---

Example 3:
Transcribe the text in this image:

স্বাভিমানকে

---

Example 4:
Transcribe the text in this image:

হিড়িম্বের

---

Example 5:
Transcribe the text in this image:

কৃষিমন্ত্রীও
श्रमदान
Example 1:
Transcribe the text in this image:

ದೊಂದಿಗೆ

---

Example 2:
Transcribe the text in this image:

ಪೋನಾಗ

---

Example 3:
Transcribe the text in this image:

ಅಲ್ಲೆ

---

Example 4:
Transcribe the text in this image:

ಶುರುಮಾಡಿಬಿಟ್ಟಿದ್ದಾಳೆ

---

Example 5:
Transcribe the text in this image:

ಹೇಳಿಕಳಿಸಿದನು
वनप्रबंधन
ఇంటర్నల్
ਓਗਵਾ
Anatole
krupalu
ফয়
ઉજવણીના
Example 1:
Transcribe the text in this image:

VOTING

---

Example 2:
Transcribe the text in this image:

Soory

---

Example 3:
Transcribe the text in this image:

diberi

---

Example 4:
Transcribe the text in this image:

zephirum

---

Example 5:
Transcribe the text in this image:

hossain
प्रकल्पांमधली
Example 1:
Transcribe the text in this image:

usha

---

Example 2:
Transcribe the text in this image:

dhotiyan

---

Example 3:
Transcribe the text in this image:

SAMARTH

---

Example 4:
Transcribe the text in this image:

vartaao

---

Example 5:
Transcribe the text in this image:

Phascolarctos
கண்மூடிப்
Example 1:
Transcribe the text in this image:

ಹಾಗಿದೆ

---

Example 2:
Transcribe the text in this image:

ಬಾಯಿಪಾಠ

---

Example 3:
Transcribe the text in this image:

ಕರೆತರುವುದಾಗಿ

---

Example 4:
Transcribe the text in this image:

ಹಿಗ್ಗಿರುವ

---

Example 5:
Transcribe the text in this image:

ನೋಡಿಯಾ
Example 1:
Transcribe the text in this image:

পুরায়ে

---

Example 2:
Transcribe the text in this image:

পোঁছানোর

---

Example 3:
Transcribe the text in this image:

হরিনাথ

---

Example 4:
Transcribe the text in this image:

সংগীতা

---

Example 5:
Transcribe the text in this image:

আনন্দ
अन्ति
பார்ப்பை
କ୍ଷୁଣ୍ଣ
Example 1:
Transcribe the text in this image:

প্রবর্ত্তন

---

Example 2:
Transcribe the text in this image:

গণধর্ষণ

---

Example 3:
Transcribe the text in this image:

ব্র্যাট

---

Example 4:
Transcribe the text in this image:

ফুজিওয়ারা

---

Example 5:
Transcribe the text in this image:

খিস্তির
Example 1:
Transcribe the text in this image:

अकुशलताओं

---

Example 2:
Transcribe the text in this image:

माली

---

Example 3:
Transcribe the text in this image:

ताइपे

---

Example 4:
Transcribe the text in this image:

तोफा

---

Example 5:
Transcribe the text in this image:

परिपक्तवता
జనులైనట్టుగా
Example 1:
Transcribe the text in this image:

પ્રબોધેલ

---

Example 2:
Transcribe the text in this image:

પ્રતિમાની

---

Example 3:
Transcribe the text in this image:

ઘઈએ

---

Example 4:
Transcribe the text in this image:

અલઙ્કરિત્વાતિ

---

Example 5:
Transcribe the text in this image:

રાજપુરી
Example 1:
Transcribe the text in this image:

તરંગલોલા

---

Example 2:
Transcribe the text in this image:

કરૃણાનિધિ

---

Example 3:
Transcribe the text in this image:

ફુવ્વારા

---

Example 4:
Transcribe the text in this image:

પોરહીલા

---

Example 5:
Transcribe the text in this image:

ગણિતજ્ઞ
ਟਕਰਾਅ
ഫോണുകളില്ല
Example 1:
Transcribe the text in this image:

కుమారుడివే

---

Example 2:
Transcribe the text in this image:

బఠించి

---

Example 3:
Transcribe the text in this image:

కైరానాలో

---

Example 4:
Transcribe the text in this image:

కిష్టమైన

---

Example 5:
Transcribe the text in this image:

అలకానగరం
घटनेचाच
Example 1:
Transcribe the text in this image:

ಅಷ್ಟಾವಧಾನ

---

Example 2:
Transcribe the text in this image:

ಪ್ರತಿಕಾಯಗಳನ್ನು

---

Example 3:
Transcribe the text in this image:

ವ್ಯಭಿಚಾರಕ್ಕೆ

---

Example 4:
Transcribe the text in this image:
__________________________________________________
Print the listing above verbatim, starting at its first line and ending with the line that contains "प्रकल्पांमधली", with both ends included.

---

Example 3:
Transcribe the text in this image:

স্বাভিমানকে

---

Example 4:
Transcribe the text in this image:

হিড়িম্বের

---

Example 5:
Transcribe the text in this image:

কৃষিমন্ত্রীও
श्रमदान
Example 1:
Transcribe the text in this image:

ದೊಂದಿಗೆ

---

Example 2:
Transcribe the text in this image:

ಪೋನಾಗ

---

Example 3:
Transcribe the text in this image:

ಅಲ್ಲೆ

---

Example 4:
Transcribe the text in this image:

ಶುರುಮಾಡಿಬಿಟ್ಟಿದ್ದಾಳೆ

---

Example 5:
Transcribe the text in this image:

ಹೇಳಿಕಳಿಸಿದನು
वनप्रबंधन
ఇంటర్నల్
ਓਗਵਾ
Anatole
krupalu
ফয়
ઉજવણીના
Example 1:
Transcribe the text in this image:

VOTING

---

Example 2:
Transcribe the text in this image:

Soory

---

Example 3:
Transcribe the text in this image:

diberi

---

Example 4:
Transcribe the text in this image:

zephirum

---

Example 5:
Transcribe the text in this image:

hossain
प्रकल्पांमधली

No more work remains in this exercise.